Gedwongen door haar vader, trad zij in het huwelijk met de heidense grootgrondbezitter Publius, maar zij weigerde seksuele gemeenschap met hem. Dat maakte hem zo woedend, dat hij haar pijnlijke folteringen liet ondergaan, die hij nog erger maakte. toen hij merkte, dat zij in het geheim christenen in de gevangenis bezocht en hen daar voedsel verschafte, hun wonden verzorgde en hun boeien slaakte. Plotseling kwam er echter uitkomst in haar benarde situatie. Haar man werd door de keizer op een diplomatieke missie naar Perzië gezonden. Onderweg schijnt hij te zijn verdronken.

Van de enorme erfenis die Anastasia nu ten deel viel begon zij met hernieuwde ijver de armen royale aalmoezen te schenken. Toen keizer Diocletianus (284-305) op een van zijn rondreizen in de Noord-Italiaanse stad Aquilea verbleef, liet hij de priester Chrysogonus voor zich geleiden. Anastasia bleef bij hem in de buurt. Op last van de keizer werd de priester onthoofd.

Het was Anastasis die doden met de nodige eerbied begroef. In later tijden treffen we haar aan in Macedonië, waar zij de christenen die te lijden hadden onder de vervolgingen met alle mogelijke middelen terzijde stond. Zo zou zij ervoor gezorgd hebben dat aan de drie gezusters Agapè, Irene en en Chionia († ca 304; feest 3 april) na hun marteldood de laatste eer bewezen werd. Zij zalfde hen met welriekende kruiden, wikkelde ze in fijn wit lijnwaad en legde hen in een graf. Zo werd alom bekend dat zij christen werd. Uiteindelijk werd zij op haar beurt gearresteerd en voorgeleid. De rechter probeerde haar tot andere gedachten te brengen, maar zij hield vast aan haar geliefde Heer Jezus, en verlangde ernaar haar leven voor hem te geven, juist zoals Hij het voor haar had gedaan. De rechter, Ulfius, probeerde het eerst met seksuele toenadering, maar hij werd met blindheid geslagen en stierf kort daarna. Zijn opvolger liet haar dertig dagen zonder eten of drinken in de gevangenis werpen. Haar enig voedsel bestond uit haar gebeden en haar tranen. Ze kwam er ongebroken uit tevoorschijn. Toen zette men haar in een boot samen met nog een aantal anderen met de bedoeling dat ze op zee zouden omkomen. Maar de boot dreef veilig en wel naar land terug. Uiteindelijk werd ze aan vier wielen vastgebonden en boven een vuur gehangen tot ze eraan bezweek.

AANGELEVERDE GEGEVENS:
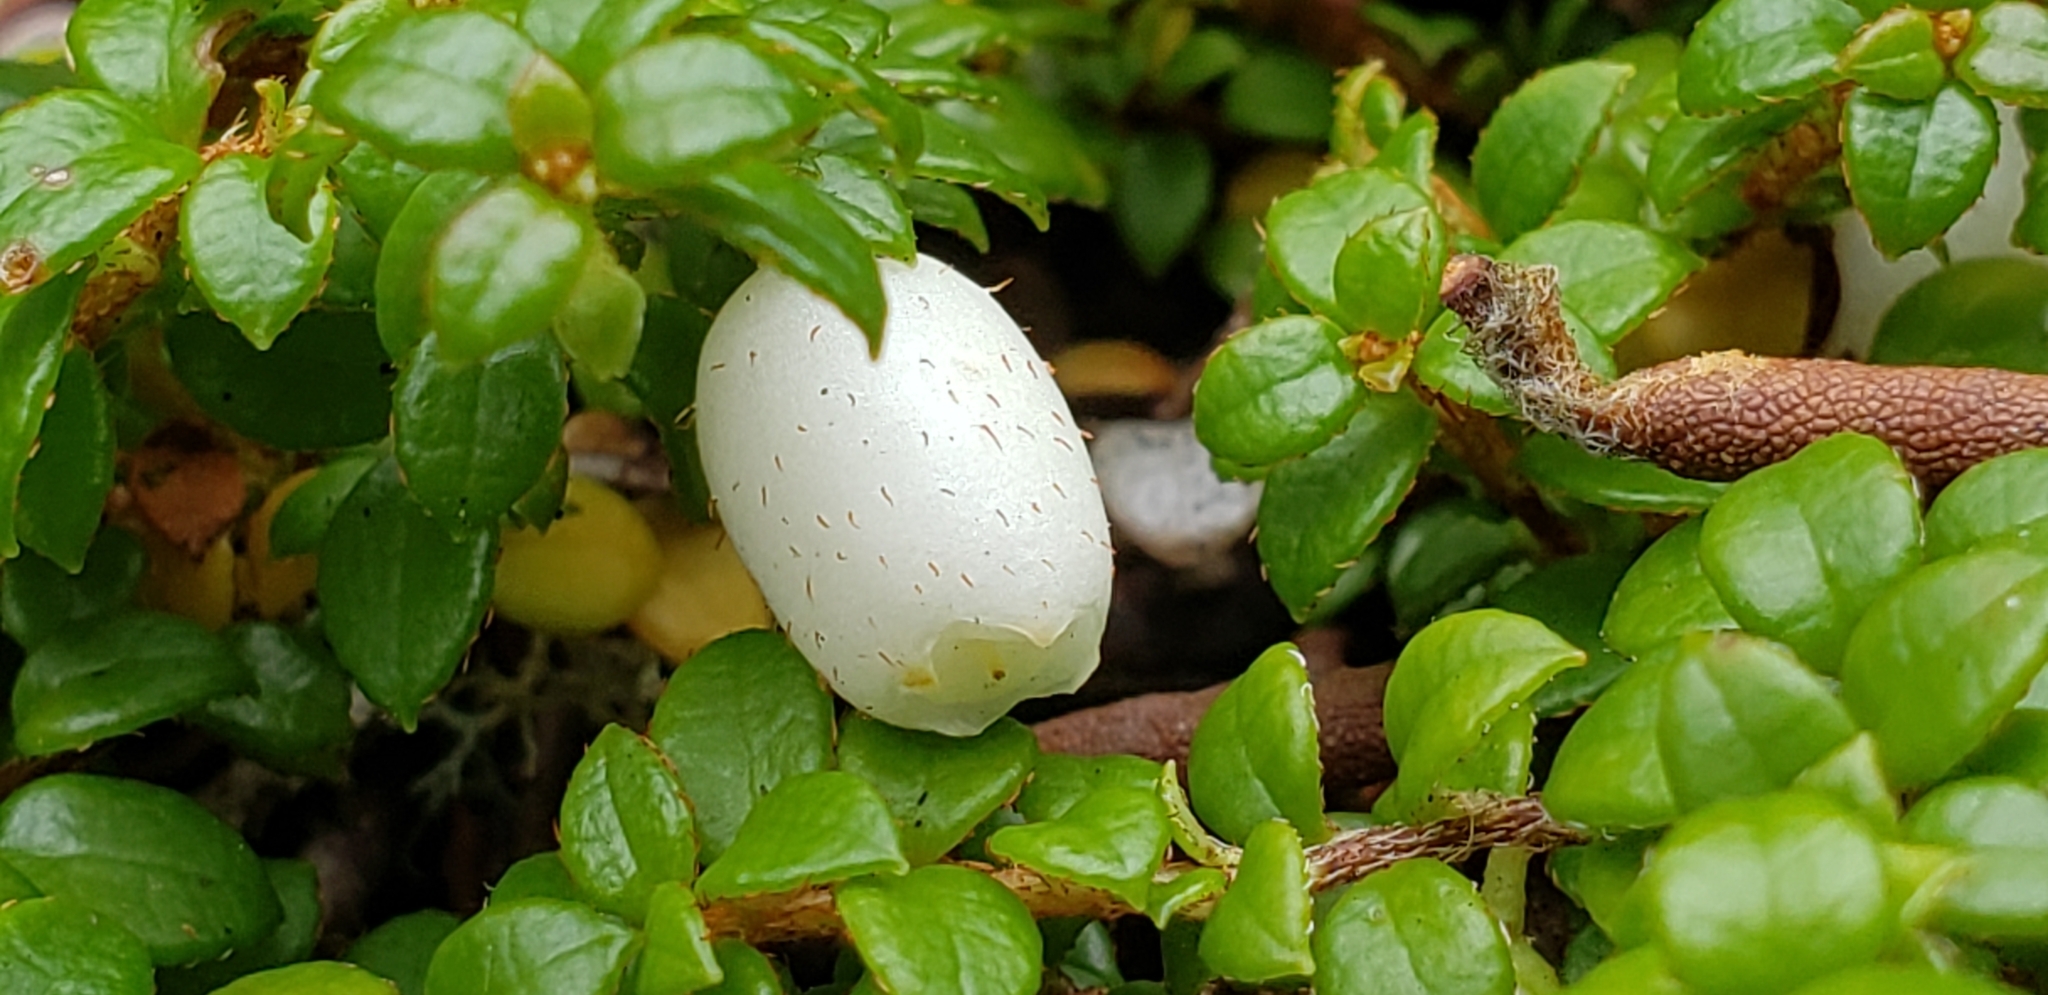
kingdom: Plantae
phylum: Tracheophyta
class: Magnoliopsida
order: Ericales
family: Ericaceae
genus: Gaultheria
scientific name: Gaultheria hispidula
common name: Cancer wintergreen
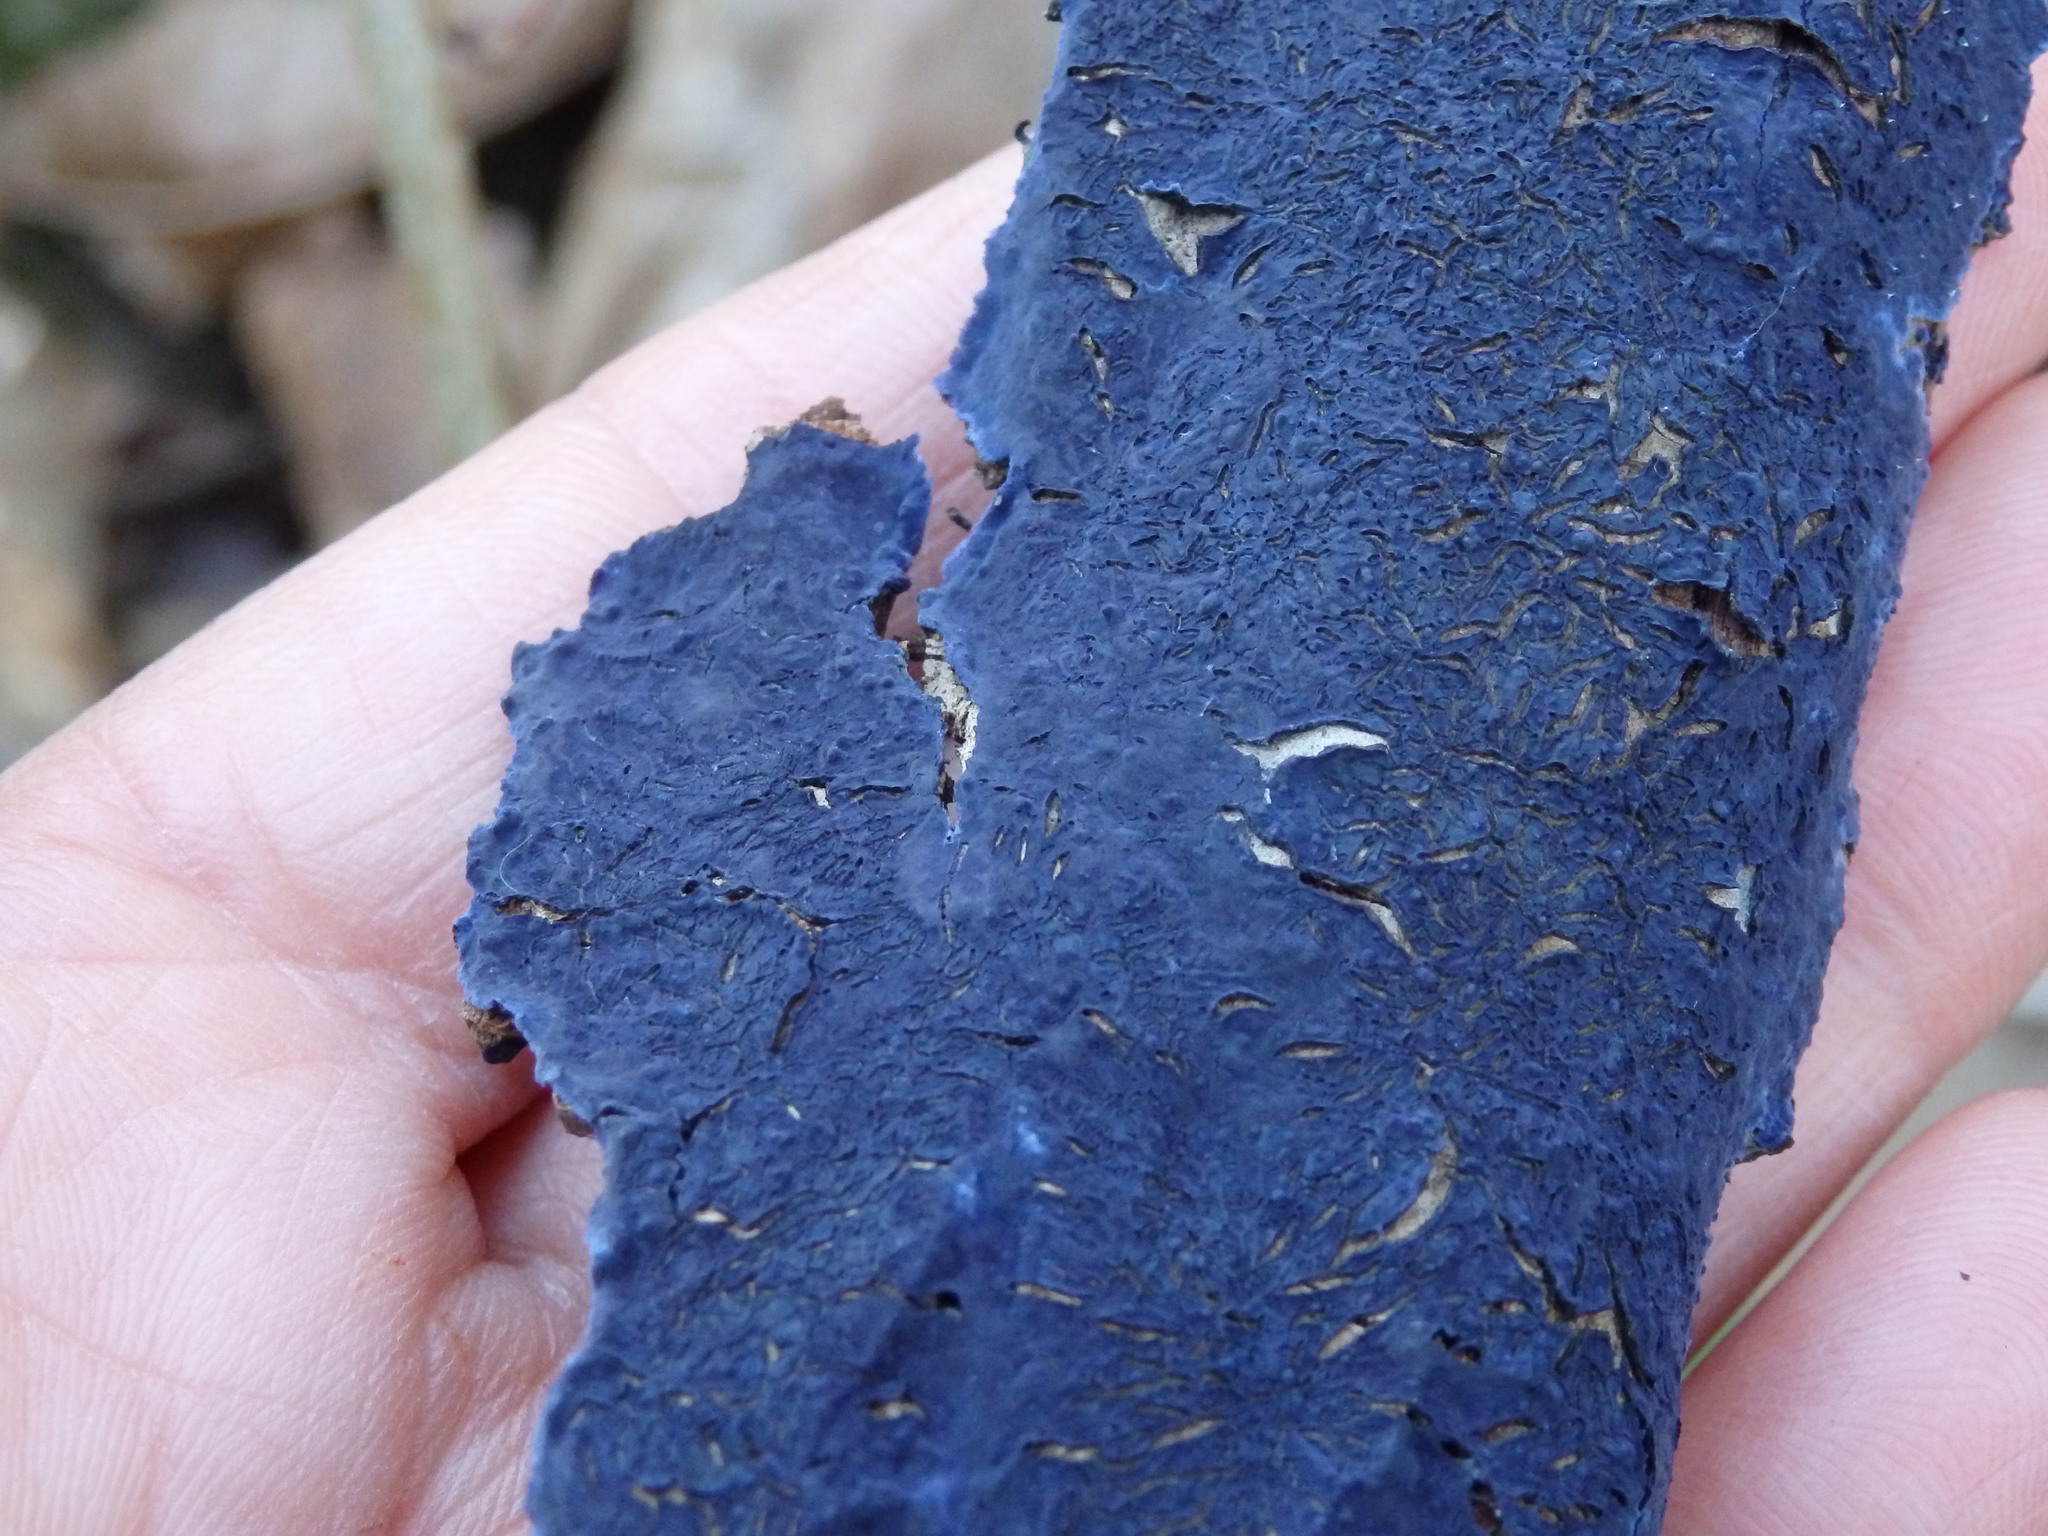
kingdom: Fungi
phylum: Basidiomycota
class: Agaricomycetes
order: Polyporales
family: Phanerochaetaceae
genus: Terana
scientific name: Terana coerulea
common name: Cobalt crust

OPDRACHT: Herhaal letterlijk het stuk uit de tekst over Anastasia tussen "Gedwongen door haar" en "te zijn verdronken.", beide inbegrepen. De rijen spelen hierbij geen enkele rol.

RESULTAAT:
Gedwongen door haar vader, trad zij in het huwelijk met de heidense grootgrondbezitter Publius, maar zij weigerde seksuele gemeenschap met hem. Dat maakte hem zo woedend, dat hij haar pijnlijke folteringen liet ondergaan, die hij nog erger maakte. toen hij merkte, dat zij in het geheim christenen in de gevangenis bezocht en hen daar voedsel verschafte, hun wonden verzorgde en hun boeien slaakte. Plotseling kwam er echter uitkomst in haar benarde situatie. Haar man werd door de keizer op een diplomatieke missie naar Perzië gezonden. Onderweg schijnt hij te zijn verdronken.